* [Problem statement]:
Produce as output only the lines below starting at the line with "liver shows moderate" and continuing through the line with "immunohistochemical staining of", each one exactly as written.

[Source records]
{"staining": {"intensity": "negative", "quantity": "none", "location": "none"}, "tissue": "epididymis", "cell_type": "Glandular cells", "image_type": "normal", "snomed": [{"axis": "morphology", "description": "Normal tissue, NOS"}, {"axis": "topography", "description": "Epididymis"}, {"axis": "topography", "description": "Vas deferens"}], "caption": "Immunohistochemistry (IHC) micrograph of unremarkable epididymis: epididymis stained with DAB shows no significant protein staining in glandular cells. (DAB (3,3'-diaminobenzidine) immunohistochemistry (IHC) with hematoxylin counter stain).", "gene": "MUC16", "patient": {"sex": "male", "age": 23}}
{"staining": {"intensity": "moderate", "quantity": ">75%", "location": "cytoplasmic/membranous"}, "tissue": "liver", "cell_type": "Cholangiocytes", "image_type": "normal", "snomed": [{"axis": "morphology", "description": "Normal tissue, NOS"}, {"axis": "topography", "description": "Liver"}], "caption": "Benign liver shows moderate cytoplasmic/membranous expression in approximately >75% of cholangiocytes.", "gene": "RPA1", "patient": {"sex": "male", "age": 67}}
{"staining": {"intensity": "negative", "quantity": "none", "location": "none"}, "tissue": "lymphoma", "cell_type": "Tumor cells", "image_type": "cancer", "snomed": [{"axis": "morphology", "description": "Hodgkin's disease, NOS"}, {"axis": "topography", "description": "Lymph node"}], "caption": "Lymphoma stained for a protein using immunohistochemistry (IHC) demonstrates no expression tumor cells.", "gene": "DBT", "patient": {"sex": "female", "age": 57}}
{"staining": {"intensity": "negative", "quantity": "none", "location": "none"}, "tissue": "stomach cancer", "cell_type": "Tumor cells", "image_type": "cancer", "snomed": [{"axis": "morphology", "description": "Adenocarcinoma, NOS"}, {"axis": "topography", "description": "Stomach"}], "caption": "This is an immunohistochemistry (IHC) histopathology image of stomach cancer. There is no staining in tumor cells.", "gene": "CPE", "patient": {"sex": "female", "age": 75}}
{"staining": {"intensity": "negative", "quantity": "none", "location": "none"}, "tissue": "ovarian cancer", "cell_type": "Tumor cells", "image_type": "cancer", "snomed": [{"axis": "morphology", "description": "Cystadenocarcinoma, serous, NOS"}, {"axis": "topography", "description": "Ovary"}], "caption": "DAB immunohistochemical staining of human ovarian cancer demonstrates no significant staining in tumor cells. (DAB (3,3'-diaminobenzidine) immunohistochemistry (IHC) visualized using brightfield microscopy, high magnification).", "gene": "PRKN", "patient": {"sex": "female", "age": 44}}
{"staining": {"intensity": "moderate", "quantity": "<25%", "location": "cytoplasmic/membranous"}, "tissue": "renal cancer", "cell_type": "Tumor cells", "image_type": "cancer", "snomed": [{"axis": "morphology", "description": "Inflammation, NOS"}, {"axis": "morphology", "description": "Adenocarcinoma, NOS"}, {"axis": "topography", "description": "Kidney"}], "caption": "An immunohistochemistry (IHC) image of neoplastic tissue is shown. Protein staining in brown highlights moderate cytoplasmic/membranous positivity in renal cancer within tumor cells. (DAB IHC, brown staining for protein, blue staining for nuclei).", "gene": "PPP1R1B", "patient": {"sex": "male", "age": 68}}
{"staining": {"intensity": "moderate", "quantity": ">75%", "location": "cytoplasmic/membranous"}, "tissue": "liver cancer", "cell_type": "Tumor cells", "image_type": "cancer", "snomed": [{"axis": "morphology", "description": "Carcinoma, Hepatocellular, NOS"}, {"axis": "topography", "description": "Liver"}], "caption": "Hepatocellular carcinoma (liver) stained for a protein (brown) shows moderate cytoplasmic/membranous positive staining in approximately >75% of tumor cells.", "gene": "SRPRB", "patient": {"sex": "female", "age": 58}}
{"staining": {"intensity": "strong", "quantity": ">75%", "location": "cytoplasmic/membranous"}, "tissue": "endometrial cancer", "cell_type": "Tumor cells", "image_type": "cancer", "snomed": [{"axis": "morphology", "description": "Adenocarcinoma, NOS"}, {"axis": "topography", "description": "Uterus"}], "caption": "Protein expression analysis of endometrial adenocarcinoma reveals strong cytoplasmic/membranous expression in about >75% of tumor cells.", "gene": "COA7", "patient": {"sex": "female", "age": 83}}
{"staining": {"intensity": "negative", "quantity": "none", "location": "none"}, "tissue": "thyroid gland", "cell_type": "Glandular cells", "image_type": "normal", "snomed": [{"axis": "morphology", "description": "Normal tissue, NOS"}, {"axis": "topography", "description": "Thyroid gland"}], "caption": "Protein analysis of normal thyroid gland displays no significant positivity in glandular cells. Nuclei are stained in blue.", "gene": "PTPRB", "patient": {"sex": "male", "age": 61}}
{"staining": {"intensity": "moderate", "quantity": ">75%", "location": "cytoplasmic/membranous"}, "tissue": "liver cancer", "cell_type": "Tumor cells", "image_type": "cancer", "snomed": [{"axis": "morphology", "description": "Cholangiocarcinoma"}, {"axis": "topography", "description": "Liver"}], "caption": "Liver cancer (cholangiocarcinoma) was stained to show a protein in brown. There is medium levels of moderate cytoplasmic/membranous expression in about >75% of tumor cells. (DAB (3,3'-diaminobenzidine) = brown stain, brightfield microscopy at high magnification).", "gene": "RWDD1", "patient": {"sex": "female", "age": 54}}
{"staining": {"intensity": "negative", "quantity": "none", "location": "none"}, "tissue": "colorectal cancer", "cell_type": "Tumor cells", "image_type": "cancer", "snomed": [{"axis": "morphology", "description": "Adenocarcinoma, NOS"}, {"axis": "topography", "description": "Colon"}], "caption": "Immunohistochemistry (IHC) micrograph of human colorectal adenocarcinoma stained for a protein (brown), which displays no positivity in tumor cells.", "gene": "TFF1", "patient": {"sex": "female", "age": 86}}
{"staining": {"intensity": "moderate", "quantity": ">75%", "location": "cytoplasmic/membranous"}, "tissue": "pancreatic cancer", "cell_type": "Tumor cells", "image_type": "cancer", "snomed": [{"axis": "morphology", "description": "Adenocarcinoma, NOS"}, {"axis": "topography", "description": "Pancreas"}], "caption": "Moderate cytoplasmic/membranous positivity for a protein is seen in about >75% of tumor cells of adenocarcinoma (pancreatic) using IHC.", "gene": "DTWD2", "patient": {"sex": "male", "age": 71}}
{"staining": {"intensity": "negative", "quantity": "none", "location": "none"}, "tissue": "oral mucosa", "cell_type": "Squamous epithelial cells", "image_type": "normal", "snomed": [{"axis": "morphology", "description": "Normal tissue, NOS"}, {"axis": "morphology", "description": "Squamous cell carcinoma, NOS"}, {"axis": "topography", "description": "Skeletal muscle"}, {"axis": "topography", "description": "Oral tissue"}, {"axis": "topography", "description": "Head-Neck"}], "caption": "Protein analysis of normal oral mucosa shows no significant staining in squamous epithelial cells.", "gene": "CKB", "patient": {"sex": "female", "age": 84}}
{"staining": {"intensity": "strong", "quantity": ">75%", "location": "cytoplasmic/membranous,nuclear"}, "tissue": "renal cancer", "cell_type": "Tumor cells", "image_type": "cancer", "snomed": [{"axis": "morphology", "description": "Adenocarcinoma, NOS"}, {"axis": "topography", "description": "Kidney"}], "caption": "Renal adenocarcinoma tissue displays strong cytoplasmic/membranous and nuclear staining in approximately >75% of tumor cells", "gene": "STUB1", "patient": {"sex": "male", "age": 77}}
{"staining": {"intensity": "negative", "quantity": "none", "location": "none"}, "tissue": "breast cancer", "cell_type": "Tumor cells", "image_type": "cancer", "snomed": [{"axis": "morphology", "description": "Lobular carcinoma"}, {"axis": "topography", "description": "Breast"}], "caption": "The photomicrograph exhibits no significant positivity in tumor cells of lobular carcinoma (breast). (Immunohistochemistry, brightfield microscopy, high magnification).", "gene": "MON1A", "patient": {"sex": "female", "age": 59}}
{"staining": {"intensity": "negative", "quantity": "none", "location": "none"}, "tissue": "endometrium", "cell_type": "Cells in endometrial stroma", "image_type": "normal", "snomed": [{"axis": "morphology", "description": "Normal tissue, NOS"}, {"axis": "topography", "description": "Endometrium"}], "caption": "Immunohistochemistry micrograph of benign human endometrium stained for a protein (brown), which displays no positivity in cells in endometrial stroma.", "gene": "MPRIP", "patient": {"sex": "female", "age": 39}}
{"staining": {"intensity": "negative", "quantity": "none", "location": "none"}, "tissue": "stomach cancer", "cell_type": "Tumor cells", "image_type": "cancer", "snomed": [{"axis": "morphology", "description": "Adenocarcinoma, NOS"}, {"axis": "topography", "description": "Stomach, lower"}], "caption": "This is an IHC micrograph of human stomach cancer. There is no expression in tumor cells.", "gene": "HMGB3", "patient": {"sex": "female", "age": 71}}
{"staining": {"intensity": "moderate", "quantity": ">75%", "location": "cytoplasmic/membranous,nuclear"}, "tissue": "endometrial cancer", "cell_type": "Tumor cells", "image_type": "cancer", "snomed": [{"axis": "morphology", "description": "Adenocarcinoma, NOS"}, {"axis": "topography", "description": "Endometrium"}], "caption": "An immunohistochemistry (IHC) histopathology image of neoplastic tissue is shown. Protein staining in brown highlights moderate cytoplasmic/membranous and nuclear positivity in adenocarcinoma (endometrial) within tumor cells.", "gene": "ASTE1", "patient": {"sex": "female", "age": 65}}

* [Exercise solution]:
{"staining": {"intensity": "moderate", "quantity": ">75%", "location": "cytoplasmic/membranous"}, "tissue": "liver", "cell_type": "Cholangiocytes", "image_type": "normal", "snomed": [{"axis": "morphology", "description": "Normal tissue, NOS"}, {"axis": "topography", "description": "Liver"}], "caption": "Benign liver shows moderate cytoplasmic/membranous expression in approximately >75% of cholangiocytes.", "gene": "RPA1", "patient": {"sex": "male", "age": 67}}
{"staining": {"intensity": "negative", "quantity": "none", "location": "none"}, "tissue": "lymphoma", "cell_type": "Tumor cells", "image_type": "cancer", "snomed": [{"axis": "morphology", "description": "Hodgkin's disease, NOS"}, {"axis": "topography", "description": "Lymph node"}], "caption": "Lymphoma stained for a protein using immunohistochemistry (IHC) demonstrates no expression tumor cells.", "gene": "DBT", "patient": {"sex": "female", "age": 57}}
{"staining": {"intensity": "negative", "quantity": "none", "location": "none"}, "tissue": "stomach cancer", "cell_type": "Tumor cells", "image_type": "cancer", "snomed": [{"axis": "morphology", "description": "Adenocarcinoma, NOS"}, {"axis": "topography", "description": "Stomach"}], "caption": "This is an immunohistochemistry (IHC) histopathology image of stomach cancer. There is no staining in tumor cells.", "gene": "CPE", "patient": {"sex": "female", "age": 75}}
{"staining": {"intensity": "negative", "quantity": "none", "location": "none"}, "tissue": "ovarian cancer", "cell_type": "Tumor cells", "image_type": "cancer", "snomed": [{"axis": "morphology", "description": "Cystadenocarcinoma, serous, NOS"}, {"axis": "topography", "description": "Ovary"}], "caption": "DAB immunohistochemical staining of human ovarian cancer demonstrates no significant staining in tumor cells. (DAB (3,3'-diaminobenzidine) immunohistochemistry (IHC) visualized using brightfield microscopy, high magnification).", "gene": "PRKN", "patient": {"sex": "female", "age": 44}}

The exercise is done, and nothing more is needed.